At FlexCare, we're doing everything we can to connect travel nurses and other healthcare travelers with facilities that have the most urgent needs, but there are challenges inherent with these jobs and travelers should go into a crisis assignment understanding the risks.
- If this is your first travel healthcare assignment, you may want to consider a location outside of a hot zone like New York City. There are other areas that need travelers that aren't as intense but where you are still participating in the Covid-19 fight.
- There are many unknowns about how this virus will ultimately play out in any location. Some of the high-paying assignments come with tremendous uncertainty and the facilities are doing their best to plan accordingly.
- Call-offs and cancellations can and do, happen especially within the crisis assignments because patient load is unpredictable.
- You may be asked to float to different departments. Read our tips about floating so that you are ready and able to go where you’re needed.

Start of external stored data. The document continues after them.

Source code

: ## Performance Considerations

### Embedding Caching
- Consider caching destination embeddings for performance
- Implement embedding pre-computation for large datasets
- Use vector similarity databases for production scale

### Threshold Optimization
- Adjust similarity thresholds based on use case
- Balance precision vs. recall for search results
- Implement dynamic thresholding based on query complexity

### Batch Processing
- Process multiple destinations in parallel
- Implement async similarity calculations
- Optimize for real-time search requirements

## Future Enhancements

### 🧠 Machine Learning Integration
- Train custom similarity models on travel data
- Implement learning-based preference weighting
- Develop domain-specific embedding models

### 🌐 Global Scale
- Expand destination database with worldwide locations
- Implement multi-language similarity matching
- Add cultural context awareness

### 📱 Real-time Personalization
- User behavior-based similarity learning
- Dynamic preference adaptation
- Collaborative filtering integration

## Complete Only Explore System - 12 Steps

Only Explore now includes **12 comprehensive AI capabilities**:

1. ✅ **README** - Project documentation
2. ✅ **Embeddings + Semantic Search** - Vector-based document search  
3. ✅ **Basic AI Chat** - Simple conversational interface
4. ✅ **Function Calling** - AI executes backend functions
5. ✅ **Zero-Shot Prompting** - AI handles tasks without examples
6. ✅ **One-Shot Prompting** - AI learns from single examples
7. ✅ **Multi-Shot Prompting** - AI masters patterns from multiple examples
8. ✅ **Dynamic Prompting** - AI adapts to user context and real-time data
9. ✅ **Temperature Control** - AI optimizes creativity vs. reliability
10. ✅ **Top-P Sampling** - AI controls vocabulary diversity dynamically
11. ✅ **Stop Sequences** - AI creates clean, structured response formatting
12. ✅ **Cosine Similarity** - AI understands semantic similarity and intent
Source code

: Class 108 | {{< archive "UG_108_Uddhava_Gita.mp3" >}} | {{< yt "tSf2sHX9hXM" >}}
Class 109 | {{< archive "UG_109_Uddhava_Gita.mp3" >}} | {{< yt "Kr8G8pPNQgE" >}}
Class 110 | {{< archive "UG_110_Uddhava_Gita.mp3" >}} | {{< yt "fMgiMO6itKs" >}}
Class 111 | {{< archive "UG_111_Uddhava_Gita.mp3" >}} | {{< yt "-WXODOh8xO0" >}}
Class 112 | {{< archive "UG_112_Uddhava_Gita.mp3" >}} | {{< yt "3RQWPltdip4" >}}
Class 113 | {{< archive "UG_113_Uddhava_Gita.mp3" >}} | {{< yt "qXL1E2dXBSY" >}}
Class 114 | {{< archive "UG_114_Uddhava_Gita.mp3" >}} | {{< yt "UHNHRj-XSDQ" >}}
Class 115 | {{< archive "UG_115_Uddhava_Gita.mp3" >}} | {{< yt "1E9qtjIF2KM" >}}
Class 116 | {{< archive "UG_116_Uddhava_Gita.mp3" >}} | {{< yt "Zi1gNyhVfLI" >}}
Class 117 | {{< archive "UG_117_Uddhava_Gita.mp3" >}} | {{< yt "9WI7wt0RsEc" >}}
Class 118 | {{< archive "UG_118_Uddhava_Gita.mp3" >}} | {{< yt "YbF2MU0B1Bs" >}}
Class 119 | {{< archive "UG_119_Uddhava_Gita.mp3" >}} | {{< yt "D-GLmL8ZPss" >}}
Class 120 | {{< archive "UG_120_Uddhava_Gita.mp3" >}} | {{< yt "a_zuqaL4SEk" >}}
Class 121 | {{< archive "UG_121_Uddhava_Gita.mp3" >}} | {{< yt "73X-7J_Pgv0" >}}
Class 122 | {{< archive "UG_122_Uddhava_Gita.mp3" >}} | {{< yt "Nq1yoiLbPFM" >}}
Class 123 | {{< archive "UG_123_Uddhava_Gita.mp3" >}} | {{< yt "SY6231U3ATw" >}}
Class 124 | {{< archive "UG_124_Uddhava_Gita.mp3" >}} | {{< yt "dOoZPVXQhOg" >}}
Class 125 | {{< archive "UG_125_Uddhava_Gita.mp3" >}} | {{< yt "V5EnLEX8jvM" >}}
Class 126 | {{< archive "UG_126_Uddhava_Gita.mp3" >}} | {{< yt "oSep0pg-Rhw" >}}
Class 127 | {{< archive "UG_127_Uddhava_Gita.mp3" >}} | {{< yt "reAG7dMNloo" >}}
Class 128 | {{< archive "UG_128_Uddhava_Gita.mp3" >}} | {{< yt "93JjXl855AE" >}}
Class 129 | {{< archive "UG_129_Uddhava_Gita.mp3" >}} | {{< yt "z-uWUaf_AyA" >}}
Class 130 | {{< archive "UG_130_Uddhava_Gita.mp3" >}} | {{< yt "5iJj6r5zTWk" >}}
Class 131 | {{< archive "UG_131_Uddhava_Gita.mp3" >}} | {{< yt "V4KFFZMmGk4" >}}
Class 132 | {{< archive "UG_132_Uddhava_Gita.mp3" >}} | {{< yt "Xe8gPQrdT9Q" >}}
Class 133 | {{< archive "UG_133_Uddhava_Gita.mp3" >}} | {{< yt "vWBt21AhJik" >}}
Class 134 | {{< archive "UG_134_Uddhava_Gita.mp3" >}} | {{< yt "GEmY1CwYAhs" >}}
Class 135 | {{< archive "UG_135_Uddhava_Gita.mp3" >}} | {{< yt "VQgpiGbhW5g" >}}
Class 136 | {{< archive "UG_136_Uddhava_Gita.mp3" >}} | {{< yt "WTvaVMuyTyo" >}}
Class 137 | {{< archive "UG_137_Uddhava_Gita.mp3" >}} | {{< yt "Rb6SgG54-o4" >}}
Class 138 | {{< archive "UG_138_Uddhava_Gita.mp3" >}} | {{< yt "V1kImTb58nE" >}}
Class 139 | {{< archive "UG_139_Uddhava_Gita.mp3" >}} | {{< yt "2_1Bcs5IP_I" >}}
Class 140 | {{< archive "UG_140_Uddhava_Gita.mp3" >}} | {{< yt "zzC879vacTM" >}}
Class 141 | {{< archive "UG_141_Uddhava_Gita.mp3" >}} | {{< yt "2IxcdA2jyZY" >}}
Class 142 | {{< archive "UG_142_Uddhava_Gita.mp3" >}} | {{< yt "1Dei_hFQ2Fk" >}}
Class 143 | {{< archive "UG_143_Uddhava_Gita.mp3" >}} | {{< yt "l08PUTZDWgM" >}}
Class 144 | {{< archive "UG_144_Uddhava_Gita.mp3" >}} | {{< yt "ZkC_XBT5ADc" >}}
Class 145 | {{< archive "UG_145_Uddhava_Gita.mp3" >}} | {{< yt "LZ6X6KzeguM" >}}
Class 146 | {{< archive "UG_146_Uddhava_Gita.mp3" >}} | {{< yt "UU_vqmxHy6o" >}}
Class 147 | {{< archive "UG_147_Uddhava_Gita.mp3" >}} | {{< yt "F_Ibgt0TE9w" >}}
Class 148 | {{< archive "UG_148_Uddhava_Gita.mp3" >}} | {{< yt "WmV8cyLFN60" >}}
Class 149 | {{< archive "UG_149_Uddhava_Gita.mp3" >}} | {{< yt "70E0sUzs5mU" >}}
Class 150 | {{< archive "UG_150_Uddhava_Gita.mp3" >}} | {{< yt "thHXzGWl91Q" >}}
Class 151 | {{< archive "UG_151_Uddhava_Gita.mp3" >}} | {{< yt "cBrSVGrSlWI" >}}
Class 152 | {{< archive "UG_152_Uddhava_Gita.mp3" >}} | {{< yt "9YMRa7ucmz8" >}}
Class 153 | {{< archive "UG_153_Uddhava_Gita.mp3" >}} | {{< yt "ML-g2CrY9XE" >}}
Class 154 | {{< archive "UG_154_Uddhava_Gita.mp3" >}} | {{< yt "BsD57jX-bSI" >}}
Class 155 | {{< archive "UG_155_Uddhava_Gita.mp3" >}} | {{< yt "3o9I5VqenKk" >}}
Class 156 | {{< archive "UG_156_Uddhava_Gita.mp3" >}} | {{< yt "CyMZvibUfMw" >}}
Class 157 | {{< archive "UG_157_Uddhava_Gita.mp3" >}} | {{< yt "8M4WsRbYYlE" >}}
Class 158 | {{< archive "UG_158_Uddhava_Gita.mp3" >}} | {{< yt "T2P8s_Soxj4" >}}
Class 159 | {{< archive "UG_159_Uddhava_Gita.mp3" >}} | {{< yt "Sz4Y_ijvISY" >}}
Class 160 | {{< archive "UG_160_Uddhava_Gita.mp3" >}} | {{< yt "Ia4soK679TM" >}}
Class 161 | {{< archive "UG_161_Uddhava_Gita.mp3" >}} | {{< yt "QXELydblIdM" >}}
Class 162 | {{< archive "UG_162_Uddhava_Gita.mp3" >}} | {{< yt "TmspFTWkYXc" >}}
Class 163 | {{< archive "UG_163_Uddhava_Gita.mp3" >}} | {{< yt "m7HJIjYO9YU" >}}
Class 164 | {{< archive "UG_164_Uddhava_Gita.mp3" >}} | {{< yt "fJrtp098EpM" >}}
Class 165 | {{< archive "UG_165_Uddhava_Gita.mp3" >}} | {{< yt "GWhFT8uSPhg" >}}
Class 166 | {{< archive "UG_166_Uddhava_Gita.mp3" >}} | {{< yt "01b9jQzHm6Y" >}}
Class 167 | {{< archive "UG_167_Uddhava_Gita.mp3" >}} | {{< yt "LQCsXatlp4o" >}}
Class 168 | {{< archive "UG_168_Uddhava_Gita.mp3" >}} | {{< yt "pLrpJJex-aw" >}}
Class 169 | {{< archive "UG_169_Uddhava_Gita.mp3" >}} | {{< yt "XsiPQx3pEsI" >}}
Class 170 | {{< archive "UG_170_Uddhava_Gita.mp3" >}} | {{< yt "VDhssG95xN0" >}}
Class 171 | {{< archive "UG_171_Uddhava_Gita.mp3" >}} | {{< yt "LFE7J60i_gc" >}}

- If you take a crisis assignment, go in with eyes wide open. The facilities are managing through many challenges with patient load, PPE, and inventory of other supplies. You are not there to critique those challenges and you must abide by the policies of the facility you are placed.
- Your license is not in jeopardy if there are issues around the type of PPE a hospital is requiring you to use.
- Make sure you have a process for mitigating the spread of the virus after you leave the hospital. The CDC has guidelines for cleaning and disinfecting households that include laundry items.
If you have any concerns about a particular location, your FlexCare recruiter will be able to answer your questions.
Understanding the fluidity of this crisis will prepare you to persevere through the challenges and make you an even better travel nurse, therapist, or allied clinician.